■ **文書の抜粋**:
------------------------------------

甲斐国


皇大神宮(伊勢神宮 内宮)

        


豊受大神宮(伊勢神宮 外宮)

 伊勢神宮は、皇大神宮(内宮)と豊受大神宮(外宮)の二宮からなり、この二宮に所属する宮社に、別宮・摂社・末社・所管社がある。すべての宮社を合わせると125のお社から成り立っている。
 皇大神宮は、古くは天照皇大神宮、天照大神宮、伊須受宮(いすずのみや)、渡遇宮(わたらいのみや)とも称され、殊に内宮さんと親しく称されている。ご祭神は天照坐皇大御神(単に天照大神、天照皇(すめ)大神とも称す)である。

------------------------------------

■ **目的 1**: 次の(a)〜(c)が伊勢神宮の文章と合っているかを判断し、それぞれ「はい」か「いいえ」で答えてください。あわせて、決め手となる文章中の語句を正確に引用してください。(a) 伊勢神宮は皇大神宮と豊受大神宮の二宮からなる。(b) すべての宮社を合わせると百五十のお社になる。(c) 皇大神宮は古くは渡遇宮とも称された。
■ **目的 2**: 伊勢神宮の文章を、最後の文の後から書き継いでください。
エントリは伊勢神宮の文章とは関係がありません。

------------------------------------

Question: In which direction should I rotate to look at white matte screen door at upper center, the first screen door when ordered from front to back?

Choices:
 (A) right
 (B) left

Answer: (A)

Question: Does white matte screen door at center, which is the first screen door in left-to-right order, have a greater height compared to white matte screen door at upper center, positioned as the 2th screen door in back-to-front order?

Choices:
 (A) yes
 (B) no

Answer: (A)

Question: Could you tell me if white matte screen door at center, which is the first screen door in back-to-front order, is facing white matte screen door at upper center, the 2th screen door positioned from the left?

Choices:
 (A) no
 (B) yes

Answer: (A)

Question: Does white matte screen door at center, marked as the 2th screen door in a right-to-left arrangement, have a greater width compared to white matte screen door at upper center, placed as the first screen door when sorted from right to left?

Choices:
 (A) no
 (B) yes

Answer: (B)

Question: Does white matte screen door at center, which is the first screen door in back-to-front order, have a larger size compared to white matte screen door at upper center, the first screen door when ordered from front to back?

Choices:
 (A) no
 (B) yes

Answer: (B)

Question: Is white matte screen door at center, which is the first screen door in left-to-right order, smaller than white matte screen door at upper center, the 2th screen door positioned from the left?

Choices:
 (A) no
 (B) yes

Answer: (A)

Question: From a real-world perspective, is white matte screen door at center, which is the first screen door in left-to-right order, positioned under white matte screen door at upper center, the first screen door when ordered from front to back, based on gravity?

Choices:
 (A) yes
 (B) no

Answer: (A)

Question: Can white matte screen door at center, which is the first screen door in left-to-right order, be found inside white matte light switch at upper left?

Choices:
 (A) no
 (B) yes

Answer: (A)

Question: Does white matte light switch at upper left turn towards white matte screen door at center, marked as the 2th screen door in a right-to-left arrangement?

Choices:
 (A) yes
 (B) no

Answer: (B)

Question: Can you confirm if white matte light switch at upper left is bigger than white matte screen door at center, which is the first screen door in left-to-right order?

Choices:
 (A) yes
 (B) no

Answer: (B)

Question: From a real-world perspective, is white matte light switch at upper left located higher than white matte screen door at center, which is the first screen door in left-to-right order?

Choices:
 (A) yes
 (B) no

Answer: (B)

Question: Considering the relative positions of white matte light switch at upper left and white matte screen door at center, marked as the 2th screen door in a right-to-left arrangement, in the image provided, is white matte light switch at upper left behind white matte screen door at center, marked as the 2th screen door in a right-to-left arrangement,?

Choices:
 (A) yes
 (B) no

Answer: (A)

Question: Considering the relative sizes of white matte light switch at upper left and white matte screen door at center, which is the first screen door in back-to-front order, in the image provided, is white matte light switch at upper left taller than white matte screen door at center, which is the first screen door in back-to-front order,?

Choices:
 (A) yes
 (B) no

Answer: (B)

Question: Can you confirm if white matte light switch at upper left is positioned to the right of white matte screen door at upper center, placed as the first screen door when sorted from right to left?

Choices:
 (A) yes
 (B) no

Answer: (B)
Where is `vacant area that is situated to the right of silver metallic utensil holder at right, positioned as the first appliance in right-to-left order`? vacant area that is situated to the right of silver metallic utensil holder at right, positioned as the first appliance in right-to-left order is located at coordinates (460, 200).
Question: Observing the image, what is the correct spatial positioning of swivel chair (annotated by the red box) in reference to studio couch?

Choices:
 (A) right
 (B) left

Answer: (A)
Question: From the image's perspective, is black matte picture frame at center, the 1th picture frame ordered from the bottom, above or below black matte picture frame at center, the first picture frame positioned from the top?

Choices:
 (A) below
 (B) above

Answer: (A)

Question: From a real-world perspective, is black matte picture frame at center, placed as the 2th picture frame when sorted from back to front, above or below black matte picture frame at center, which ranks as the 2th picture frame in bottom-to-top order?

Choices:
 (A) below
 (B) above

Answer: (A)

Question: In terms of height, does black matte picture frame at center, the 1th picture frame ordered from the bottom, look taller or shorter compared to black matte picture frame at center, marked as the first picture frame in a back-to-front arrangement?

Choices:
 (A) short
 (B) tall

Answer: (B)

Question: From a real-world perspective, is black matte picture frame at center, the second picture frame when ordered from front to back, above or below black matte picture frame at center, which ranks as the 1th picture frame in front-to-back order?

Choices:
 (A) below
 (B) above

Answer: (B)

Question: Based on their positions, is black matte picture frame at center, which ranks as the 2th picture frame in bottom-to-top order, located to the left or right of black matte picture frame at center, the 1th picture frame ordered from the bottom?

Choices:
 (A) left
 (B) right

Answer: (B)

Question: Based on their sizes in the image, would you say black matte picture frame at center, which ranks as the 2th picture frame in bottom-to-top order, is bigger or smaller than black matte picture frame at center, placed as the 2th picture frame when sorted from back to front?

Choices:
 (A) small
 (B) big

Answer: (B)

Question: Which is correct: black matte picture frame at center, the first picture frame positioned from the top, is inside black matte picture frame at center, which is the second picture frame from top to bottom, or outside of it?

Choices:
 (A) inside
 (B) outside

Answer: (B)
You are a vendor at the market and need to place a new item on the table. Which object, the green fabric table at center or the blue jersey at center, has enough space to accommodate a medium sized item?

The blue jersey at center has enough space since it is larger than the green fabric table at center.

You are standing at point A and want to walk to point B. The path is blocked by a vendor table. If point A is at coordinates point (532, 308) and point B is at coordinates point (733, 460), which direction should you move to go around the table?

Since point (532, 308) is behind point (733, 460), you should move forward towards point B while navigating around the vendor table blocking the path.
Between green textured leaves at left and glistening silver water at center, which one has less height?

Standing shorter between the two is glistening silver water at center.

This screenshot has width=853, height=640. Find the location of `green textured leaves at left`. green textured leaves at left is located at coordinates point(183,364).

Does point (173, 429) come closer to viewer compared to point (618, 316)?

------------------------------------

■ **回答 1**:
(a) はい。「伊勢神宮は、皇大神宮(内宮)と豊受大神宮(外宮)の二宮からなり」
(b) いいえ。「すべての宮社を合わせると125のお社から成り立っている」
(c) はい。「古くは天照皇大神宮、天照大神宮、伊須受宮(いすずのみや)、渡遇宮(わたらいのみや)とも称され」

■ **回答 2**:
 天照大神は、はじめ大和国の皇居内に、天皇とご一緒に同殿共床でお祀りされていたが、第10代崇神天皇のとき、天皇は神と共に同じ御殿に住まっているのは恐れ多いと仰せられ、皇女の豊鍬入姫命を大御手代(伊勢神宮にだけある職名で、天皇にかわって祭祀に仕える。皇族の祭主)として倭笠縫邑の別殿に奉還せられた。更に第11代垂仁天皇のとき、皇女倭姫命がその後をうけて、天照大神を奉じ、伊賀、近江、美濃を経て伊勢国に入られた。倭姫命は、「神風の伊勢国は、常世の浪の重浪帰する国なり、傍国の美し国なり」との大神の教えのまにまに、宇治の五十鈴川の川上に永遠にご鎮祭申し上げたのである。時に垂仁天皇26年である。これが皇大神宮の創建である。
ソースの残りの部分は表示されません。